I gave them a look and turned to skate away.

“Oookay,” Cleavage said, since her friend was still focused on clinging to the wall for life. “Someone is jealous.”

I started to skate off, wondering why that had bothered me so much. It was another moment that felt like an echo, like something from my past that I couldn’t even remember.

It had stung. Like maybe I’d heard that accusation of jealousy, of being unworthy, before.

Suddenly, I collided with a rock hard chest. Strong hands wrapped my arms, holding me upright. A crisp and clean scent wrapped around me.

Behind me, the girls let out a little squeal, and I knew even before I looked up into a big, hard jaw and tousled dark blond hair that I’d just run into Sebastian.

“Hey,” he said, frowning down at me as if he’d come to find me. “What are you doing here?”

“What am I doing here?” I asked.

“You’re supposed to skate on the team side,” he said, jerking his head at the other rink on the other side of the arena. The professional rink was on the opposite side. “Not here with all the trash that wandered in trying to get a glimpse of the team.”

His lips curled up at the corners, just faintly. The way that filled me with longing.

“I see too much of the team,” I told him dryly, skating back out of his reach. He let his hands fall to his sides.

“Is that so?” He patted my purse, which was slung over his shoulder. I hadn’t noticed until now. “Well, you’re going to get robbed leaving your stuff around. I’ll keep it safe for you.”

He turned around and skated off, a thing of beauty as always. I stared after him in shock for a second. The girls were whispering together, but they barely registered for me now.

“What are you doing?” I hissed as I skated after him.

He pulled my purse off his shoulder as he skated up to the gate and stepped with perfect ease onto the black mats, transitioning to a walk. “Saving you from being robbed. How naïve are you?”

“Pretty naïve,” I shot back, “but not naïve enough to trust you.”
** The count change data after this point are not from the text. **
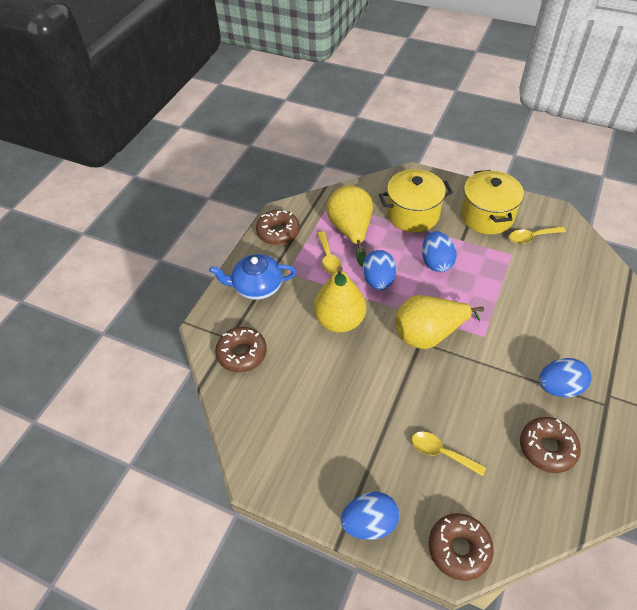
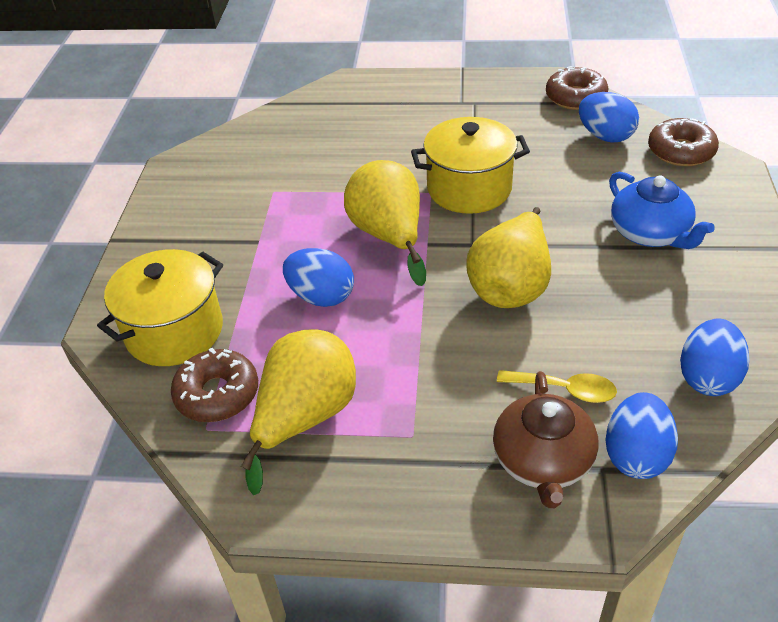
brown donut: 4 -> 3
brown teapot: 0 -> 1
yellow spoon: 3 -> 1

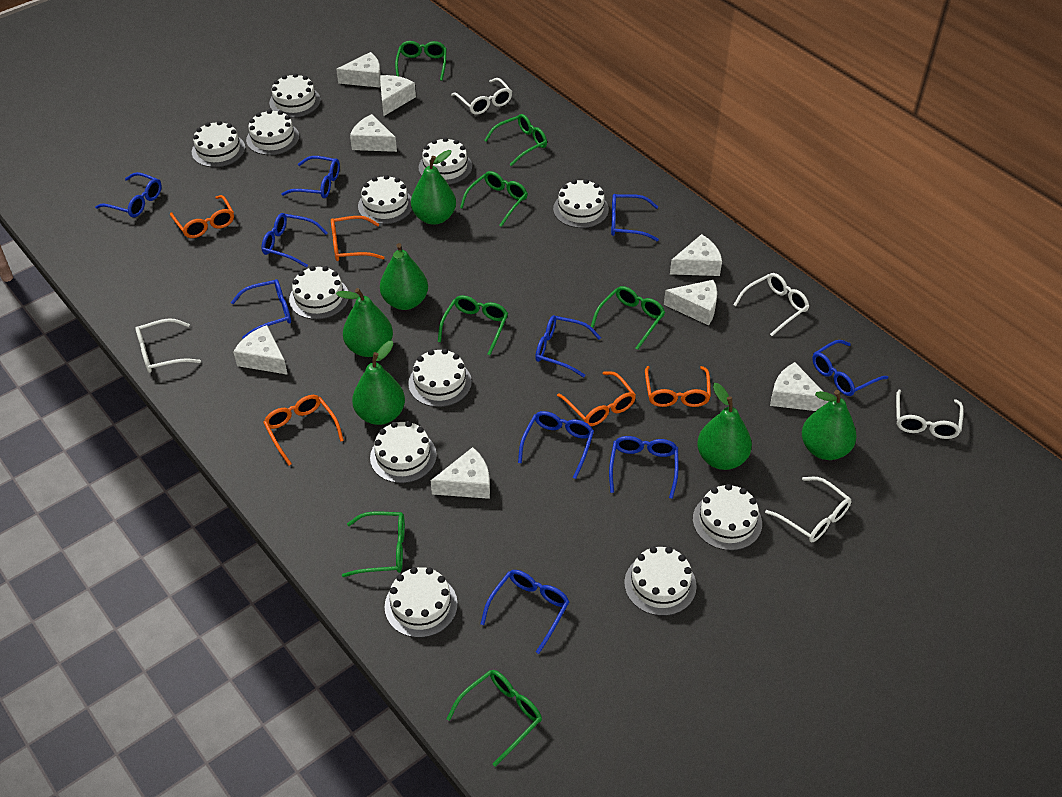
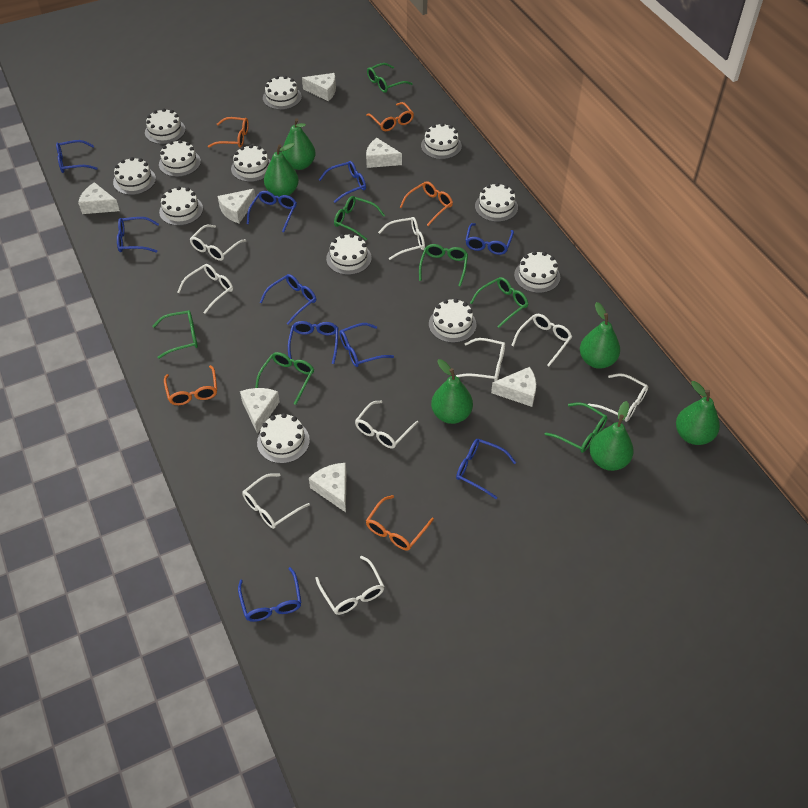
white cheese: 8 -> 7
white glasses: 5 -> 9

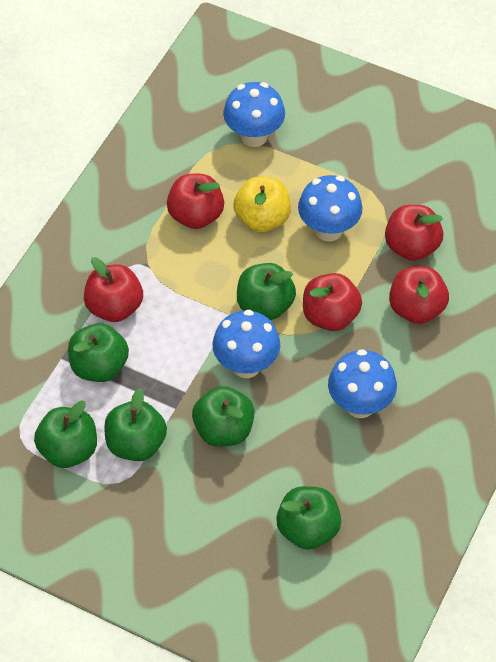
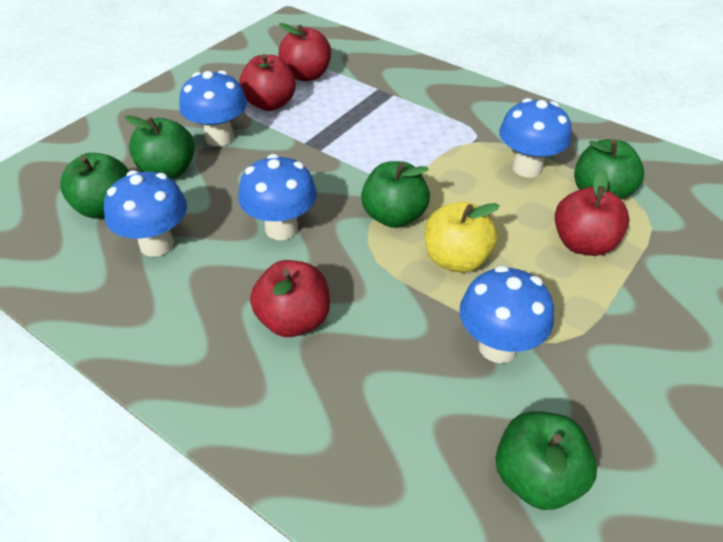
blue mushroom: 4 -> 5
green apple: 6 -> 5
red apple: 5 -> 4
All the hurt and frustration I’d felt watching them watch me spilled out now.

“Ouch,” he said. “Luckily for you, I don’t need the two hundred dollars you can probably access with your ATM card, your Costco card, or an unreasonable amount of lipgloss.”

“Did you look through my purse?”

“No, of course not.”

He was still holding my purse and walking far too quickly ahead of me. I strode along as quickly as I could. It was hard to feel remotely graceful and non-ridiculous when walking on skates, although Sebastian made it look good, the asshole.

“Someone did start going through your purse,” he told me without looking back. “That was what brought me onto the ice. I had them removed—”

Why did that feel like an understatement?

“And then I grabbed my skates so I could bring your purse to you and tell you not to be an idiot. But then I overheard those girls.”